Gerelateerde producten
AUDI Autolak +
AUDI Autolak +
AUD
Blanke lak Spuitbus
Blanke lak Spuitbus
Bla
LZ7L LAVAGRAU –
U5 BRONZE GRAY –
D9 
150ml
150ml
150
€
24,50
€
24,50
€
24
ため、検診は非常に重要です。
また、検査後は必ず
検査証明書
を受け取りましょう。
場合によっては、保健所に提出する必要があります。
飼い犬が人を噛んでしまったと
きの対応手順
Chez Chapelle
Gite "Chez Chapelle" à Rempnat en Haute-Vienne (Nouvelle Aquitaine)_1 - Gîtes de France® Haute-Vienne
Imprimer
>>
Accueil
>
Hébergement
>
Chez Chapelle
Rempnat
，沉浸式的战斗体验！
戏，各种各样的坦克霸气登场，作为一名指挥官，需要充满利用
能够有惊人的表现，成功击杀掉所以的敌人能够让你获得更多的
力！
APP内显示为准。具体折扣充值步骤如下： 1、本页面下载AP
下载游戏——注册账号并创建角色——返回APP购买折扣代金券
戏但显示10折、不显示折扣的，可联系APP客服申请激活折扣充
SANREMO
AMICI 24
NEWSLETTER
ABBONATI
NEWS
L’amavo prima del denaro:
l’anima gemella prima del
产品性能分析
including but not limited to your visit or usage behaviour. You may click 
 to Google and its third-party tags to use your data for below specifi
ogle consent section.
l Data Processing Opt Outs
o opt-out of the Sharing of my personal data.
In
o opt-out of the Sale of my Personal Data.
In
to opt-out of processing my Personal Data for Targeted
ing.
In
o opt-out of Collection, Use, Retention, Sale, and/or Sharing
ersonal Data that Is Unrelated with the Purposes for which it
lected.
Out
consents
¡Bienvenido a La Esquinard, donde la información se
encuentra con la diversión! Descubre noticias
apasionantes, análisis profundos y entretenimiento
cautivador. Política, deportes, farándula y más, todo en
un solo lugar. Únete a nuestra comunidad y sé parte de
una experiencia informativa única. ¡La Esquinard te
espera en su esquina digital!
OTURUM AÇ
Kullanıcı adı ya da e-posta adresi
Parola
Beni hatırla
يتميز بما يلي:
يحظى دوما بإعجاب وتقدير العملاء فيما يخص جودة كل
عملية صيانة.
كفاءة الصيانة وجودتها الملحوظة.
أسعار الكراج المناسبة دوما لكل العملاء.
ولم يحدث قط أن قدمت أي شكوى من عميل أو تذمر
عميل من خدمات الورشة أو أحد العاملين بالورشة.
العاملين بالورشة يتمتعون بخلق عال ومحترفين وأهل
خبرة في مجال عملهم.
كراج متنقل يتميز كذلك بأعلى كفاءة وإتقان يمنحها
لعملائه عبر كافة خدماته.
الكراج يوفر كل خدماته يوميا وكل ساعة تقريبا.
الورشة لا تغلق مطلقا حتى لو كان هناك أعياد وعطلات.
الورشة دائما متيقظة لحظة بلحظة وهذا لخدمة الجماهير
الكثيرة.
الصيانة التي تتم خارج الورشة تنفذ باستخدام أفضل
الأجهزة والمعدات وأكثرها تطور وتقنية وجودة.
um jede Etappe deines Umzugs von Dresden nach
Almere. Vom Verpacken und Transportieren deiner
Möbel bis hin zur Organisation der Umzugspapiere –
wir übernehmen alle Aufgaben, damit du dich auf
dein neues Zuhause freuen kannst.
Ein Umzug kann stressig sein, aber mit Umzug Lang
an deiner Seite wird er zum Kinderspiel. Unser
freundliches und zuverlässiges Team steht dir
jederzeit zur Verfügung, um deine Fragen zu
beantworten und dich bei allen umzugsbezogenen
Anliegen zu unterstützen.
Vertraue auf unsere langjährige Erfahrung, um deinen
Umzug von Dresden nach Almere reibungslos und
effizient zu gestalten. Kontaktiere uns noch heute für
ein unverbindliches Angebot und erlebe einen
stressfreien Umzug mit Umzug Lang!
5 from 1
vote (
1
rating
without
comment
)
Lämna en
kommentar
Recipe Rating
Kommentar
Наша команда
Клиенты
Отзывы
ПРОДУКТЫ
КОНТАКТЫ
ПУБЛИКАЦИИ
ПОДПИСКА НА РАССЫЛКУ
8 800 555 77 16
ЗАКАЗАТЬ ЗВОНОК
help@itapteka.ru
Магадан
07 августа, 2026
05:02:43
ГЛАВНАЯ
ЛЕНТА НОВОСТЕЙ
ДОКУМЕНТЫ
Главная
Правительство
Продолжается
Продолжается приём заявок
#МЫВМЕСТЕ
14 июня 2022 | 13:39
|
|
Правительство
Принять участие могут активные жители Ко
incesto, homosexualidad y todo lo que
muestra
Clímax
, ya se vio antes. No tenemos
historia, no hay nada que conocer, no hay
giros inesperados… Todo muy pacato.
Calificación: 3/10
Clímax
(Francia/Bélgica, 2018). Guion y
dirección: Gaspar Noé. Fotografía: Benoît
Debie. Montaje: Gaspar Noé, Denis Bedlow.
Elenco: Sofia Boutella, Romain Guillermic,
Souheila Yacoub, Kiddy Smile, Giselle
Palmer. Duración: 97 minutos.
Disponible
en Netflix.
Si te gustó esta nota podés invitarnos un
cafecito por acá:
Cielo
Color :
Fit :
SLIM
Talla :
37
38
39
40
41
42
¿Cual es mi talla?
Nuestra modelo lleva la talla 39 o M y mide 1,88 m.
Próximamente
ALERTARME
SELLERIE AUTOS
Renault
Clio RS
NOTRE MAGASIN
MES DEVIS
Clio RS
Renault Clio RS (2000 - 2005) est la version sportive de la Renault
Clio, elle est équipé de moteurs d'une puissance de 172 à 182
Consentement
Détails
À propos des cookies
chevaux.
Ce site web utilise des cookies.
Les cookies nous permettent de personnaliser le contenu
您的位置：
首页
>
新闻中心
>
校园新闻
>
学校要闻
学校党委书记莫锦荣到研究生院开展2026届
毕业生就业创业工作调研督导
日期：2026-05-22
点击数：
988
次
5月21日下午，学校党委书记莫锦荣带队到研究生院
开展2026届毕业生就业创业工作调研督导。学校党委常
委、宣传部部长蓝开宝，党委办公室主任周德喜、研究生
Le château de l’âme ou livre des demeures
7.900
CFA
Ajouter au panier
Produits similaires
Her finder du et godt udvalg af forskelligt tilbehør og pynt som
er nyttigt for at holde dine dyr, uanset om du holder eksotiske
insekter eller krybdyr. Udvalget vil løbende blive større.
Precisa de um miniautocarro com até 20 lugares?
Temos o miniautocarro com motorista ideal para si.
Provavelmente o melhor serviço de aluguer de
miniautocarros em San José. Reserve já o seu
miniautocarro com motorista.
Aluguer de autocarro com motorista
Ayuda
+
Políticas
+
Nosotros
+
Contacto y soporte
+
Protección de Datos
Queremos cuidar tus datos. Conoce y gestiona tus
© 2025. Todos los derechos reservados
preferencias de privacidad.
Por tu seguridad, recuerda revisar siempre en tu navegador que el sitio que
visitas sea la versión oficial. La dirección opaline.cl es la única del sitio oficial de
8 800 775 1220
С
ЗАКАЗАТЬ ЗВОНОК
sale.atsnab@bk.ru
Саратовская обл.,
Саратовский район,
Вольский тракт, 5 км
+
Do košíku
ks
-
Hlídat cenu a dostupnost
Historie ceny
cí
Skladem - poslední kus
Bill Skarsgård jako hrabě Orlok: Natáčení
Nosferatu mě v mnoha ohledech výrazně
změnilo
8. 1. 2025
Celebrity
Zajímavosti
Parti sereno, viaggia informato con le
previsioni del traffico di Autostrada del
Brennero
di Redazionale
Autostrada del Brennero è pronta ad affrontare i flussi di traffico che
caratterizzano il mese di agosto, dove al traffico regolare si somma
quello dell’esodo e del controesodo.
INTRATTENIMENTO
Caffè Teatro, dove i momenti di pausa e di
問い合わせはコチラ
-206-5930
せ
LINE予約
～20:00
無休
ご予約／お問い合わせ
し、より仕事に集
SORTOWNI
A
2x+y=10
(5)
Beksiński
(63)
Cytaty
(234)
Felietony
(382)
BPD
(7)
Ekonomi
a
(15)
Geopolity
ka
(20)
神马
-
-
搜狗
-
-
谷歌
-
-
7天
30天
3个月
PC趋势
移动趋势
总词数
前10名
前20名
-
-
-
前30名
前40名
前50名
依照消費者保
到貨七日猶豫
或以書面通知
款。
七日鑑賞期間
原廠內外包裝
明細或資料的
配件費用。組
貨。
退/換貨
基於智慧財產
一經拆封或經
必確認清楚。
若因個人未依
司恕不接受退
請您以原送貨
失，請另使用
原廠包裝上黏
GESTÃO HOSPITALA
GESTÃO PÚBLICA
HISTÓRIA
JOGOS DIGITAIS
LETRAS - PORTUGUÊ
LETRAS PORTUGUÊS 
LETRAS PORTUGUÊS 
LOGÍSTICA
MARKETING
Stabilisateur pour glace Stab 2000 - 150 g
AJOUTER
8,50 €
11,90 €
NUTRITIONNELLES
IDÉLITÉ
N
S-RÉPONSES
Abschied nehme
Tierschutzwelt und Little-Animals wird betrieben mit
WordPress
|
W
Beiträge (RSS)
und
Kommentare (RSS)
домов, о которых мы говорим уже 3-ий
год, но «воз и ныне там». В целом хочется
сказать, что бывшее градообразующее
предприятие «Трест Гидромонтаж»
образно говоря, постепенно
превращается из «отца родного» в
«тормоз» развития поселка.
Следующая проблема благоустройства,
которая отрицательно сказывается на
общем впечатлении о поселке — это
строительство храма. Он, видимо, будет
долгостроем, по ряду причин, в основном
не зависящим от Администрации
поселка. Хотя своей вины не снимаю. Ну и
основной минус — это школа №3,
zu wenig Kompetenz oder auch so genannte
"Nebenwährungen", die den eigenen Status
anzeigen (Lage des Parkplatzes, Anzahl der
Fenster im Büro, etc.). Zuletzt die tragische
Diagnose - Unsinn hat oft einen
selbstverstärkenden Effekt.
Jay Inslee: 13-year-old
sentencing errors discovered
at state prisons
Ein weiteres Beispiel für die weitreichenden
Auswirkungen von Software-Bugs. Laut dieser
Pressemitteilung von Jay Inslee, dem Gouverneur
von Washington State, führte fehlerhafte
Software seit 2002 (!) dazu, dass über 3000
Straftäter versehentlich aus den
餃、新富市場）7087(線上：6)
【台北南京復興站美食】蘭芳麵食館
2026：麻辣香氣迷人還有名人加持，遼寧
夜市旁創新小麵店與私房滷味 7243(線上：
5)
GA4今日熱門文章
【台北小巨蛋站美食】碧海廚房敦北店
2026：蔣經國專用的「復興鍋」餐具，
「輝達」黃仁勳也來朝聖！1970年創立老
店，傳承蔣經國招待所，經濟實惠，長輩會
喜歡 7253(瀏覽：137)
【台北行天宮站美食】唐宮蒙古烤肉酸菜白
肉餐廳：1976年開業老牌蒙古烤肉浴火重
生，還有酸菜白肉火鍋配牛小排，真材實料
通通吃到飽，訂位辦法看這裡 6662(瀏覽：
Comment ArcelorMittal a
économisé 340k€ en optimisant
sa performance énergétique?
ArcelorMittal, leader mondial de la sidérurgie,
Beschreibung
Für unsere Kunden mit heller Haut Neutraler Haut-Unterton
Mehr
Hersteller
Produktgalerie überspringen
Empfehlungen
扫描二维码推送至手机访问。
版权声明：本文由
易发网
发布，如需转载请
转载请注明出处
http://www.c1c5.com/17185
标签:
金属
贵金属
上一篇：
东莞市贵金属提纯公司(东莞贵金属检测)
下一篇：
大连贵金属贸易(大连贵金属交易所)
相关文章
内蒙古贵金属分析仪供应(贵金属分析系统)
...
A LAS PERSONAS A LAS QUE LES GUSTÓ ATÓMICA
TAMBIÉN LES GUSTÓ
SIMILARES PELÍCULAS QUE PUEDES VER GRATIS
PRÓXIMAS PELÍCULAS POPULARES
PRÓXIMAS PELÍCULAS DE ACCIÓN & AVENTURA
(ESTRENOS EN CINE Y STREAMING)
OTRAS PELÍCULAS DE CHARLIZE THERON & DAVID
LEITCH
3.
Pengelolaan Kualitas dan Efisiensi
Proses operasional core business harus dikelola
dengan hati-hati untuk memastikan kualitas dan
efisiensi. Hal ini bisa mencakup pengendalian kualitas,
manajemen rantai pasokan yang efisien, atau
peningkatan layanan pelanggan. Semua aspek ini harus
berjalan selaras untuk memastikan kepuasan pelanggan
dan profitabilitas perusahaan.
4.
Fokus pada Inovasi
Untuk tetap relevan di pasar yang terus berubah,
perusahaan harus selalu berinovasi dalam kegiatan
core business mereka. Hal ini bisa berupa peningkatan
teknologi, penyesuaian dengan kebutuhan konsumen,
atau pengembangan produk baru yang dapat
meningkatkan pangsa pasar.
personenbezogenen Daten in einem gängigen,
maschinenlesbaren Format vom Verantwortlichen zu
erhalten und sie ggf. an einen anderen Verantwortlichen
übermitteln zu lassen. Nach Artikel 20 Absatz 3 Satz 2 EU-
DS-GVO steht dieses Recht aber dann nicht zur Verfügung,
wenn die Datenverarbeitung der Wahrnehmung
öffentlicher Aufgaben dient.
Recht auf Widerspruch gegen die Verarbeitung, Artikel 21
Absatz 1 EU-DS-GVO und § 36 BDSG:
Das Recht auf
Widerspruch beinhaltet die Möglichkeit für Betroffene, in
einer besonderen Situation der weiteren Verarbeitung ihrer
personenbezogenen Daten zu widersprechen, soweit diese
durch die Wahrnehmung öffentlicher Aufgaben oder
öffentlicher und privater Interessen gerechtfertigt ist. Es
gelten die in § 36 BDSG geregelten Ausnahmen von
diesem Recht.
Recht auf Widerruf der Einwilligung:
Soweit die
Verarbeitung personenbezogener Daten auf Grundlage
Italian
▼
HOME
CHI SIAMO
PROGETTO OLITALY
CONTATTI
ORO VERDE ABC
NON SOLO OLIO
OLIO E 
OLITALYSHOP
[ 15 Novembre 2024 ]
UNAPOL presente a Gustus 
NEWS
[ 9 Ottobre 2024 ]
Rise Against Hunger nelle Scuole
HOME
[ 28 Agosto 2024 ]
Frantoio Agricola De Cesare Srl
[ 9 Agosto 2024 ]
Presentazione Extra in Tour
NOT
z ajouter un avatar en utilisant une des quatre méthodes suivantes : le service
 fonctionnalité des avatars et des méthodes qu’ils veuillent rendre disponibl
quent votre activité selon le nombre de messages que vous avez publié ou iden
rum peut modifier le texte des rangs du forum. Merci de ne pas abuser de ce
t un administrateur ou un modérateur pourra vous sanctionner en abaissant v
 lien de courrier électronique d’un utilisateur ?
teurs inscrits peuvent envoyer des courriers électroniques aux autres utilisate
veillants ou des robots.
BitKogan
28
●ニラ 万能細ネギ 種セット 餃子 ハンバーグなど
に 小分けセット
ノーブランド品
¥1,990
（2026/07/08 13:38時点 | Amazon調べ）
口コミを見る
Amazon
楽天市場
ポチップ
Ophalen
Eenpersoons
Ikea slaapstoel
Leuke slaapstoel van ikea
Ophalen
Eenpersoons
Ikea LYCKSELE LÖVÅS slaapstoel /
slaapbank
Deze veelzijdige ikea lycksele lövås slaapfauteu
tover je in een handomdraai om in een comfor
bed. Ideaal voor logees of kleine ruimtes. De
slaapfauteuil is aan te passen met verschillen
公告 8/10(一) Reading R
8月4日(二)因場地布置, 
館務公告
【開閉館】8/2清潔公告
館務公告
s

═══

[WHAT THE TASK ASKS] Copy the rows above verbatim, from their first line through the line that contains "الصيانة التي تتم", including that line.

[ANSWER SECTION]
Gerelateerde producten
AUDI Autolak +
AUDI Autolak +
AUD
Blanke lak Spuitbus
Blanke lak Spuitbus
Bla
LZ7L LAVAGRAU –
U5 BRONZE GRAY –
D9 
150ml
150ml
150
€
24,50
€
24,50
€
24
ため、検診は非常に重要です。
また、検査後は必ず
検査証明書
を受け取りましょう。
場合によっては、保健所に提出する必要があります。
飼い犬が人を噛んでしまったと
きの対応手順
Chez Chapelle
Gite "Chez Chapelle" à Rempnat en Haute-Vienne (Nouvelle Aquitaine)_1 - Gîtes de France® Haute-Vienne
Imprimer
>>
Accueil
>
Hébergement
>
Chez Chapelle
Rempnat
，沉浸式的战斗体验！
戏，各种各样的坦克霸气登场，作为一名指挥官，需要充满利用
能够有惊人的表现，成功击杀掉所以的敌人能够让你获得更多的
力！
APP内显示为准。具体折扣充值步骤如下： 1、本页面下载AP
下载游戏——注册账号并创建角色——返回APP购买折扣代金券
戏但显示10折、不显示折扣的，可联系APP客服申请激活折扣充
SANREMO
AMICI 24
NEWSLETTER
ABBONATI
NEWS
L’amavo prima del denaro:
l’anima gemella prima del
产品性能分析
including but not limited to your visit or usage behaviour. You may click 
 to Google and its third-party tags to use your data for below specifi
ogle consent section.
l Data Processing Opt Outs
o opt-out of the Sharing of my personal data.
In
o opt-out of the Sale of my Personal Data.
In
to opt-out of processing my Personal Data for Targeted
ing.
In
o opt-out of Collection, Use, Retention, Sale, and/or Sharing
ersonal Data that Is Unrelated with the Purposes for which it
lected.
Out
consents
¡Bienvenido a La Esquinard, donde la información se
encuentra con la diversión! Descubre noticias
apasionantes, análisis profundos y entretenimiento
cautivador. Política, deportes, farándula y más, todo en
un solo lugar. Únete a nuestra comunidad y sé parte de
una experiencia informativa única. ¡La Esquinard te
espera en su esquina digital!
OTURUM AÇ
Kullanıcı adı ya da e-posta adresi
Parola
Beni hatırla
يتميز بما يلي:
يحظى دوما بإعجاب وتقدير العملاء فيما يخص جودة كل
عملية صيانة.
كفاءة الصيانة وجودتها الملحوظة.
أسعار الكراج المناسبة دوما لكل العملاء.
ولم يحدث قط أن قدمت أي شكوى من عميل أو تذمر
عميل من خدمات الورشة أو أحد العاملين بالورشة.
العاملين بالورشة يتمتعون بخلق عال ومحترفين وأهل
خبرة في مجال عملهم.
كراج متنقل يتميز كذلك بأعلى كفاءة وإتقان يمنحها
لعملائه عبر كافة خدماته.
الكراج يوفر كل خدماته يوميا وكل ساعة تقريبا.
الورشة لا تغلق مطلقا حتى لو كان هناك أعياد وعطلات.
الورشة دائما متيقظة لحظة بلحظة وهذا لخدمة الجماهير
الكثيرة.
الصيانة التي تتم خارج الورشة تنفذ باستخدام أفضل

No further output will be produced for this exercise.